Problem description —
Each record in the listing below is to be duplicated exactly.

Segment Open

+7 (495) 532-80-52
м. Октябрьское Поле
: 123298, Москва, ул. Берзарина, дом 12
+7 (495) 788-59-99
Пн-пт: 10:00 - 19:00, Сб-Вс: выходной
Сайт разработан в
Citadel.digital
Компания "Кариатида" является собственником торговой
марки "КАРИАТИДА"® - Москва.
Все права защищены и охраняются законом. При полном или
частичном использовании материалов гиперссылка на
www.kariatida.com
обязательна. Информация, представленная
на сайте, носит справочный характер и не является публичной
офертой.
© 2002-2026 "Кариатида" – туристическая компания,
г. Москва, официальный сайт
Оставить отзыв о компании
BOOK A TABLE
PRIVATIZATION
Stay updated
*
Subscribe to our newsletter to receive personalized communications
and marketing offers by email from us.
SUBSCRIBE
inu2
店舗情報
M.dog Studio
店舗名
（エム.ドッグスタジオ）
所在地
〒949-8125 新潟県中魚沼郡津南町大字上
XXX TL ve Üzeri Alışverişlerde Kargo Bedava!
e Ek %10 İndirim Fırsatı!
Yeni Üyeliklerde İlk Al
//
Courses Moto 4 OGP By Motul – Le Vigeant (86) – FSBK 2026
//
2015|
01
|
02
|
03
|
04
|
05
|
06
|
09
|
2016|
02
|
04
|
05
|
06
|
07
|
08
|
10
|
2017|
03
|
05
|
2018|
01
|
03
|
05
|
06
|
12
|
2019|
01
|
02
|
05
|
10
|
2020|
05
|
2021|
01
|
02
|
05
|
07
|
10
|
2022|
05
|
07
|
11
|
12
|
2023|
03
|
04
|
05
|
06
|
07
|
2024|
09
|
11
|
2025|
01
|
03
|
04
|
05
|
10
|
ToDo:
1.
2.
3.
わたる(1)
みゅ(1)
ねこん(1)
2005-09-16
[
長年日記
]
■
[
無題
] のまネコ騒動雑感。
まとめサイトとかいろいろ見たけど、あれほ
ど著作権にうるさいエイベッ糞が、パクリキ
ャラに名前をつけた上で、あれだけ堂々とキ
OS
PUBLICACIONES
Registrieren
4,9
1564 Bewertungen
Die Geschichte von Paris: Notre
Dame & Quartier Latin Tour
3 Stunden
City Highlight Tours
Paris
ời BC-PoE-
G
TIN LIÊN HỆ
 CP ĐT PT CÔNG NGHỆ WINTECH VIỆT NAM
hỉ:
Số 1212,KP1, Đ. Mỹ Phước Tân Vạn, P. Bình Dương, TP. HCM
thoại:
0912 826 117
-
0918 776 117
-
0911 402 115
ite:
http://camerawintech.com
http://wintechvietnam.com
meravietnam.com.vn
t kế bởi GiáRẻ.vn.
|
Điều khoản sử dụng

Segment Closed

Task result —
+7 (495) 532-80-52
м. Октябрьское Поле
: 123298, Москва, ул. Берзарина, дом 12
+7 (495) 788-59-99
Пн-пт: 10:00 - 19:00, Сб-Вс: выходной
Сайт разработан в
Citadel.digital
Компания "Кариатида" является собственником торговой
марки "КАРИАТИДА"® - Москва.
Все права защищены и охраняются законом. При полном или
частичном использовании материалов гиперссылка на
www.kariatida.com
обязательна. Информация, представленная
на сайте, носит справочный характер и не является публичной
офертой.
© 2002-2026 "Кариатида" – туристическая компания,
г. Москва, официальный сайт
Оставить отзыв о компании
BOOK A TABLE
PRIVATIZATION
Stay updated
*
Subscribe to our newsletter to receive personalized communications
and marketing offers by email from us.
SUBSCRIBE
inu2
店舗情報
M.dog Studio
店舗名
（エム.ドッグスタジオ）
所在地
〒949-8125 新潟県中魚沼郡津南町大字上
XXX TL ve Üzeri Alışverişlerde Kargo Bedava!
e Ek %10 İndirim Fırsatı!
Yeni Üyeliklerde İlk Al
//
Courses Moto 4 OGP By Motul – Le Vigeant (86) – FSBK 2026
//
2015|
01
|
02
|
03
|
04
|
05
|
06
|
09
|
2016|
02
|
04
|
05
|
06
|
07
|
08
|
10
|
2017|
03
|
05
|
2018|
01
|
03
|
05
|
06
|
12
|
2019|
01
|
02
|
05
|
10
|
2020|
05
|
2021|
01
|
02
|
05
|
07
|
10
|
2022|
05
|
07
|
11
|
12
|
2023|
03
|
04
|
05
|
06
|
07
|
2024|
09
|
11
|
2025|
01
|
03
|
04
|
05
|
10
|
ToDo:
1.
2.
3.
わたる(1)
みゅ(1)
ねこん(1)
2005-09-16
[
長年日記
]
■
[
無題
] のまネコ騒動雑感。
まとめサイトとかいろいろ見たけど、あれほ
ど著作権にうるさいエイベッ糞が、パクリキ
ャラに名前をつけた上で、あれだけ堂々とキ
OS
PUBLICACIONES
Registrieren
4,9
1564 Bewertungen
Die Geschichte von Paris: Notre
Dame & Quartier Latin Tour
3 Stunden
City Highlight Tours
Paris
ời BC-PoE-
G
TIN LIÊN HỆ
 CP ĐT PT CÔNG NGHỆ WINTECH VIỆT NAM
hỉ:
Số 1212,KP1, Đ. Mỹ Phước Tân Vạn, P. Bình Dương, TP. HCM
thoại:
0912 826 117
-
0918 776 117
-
0911 402 115
ite:
http://camerawintech.com
http://wintechvietnam.com
meravietnam.com.vn
t kế bởi GiáRẻ.vn.
|
Điều khoản sử dụng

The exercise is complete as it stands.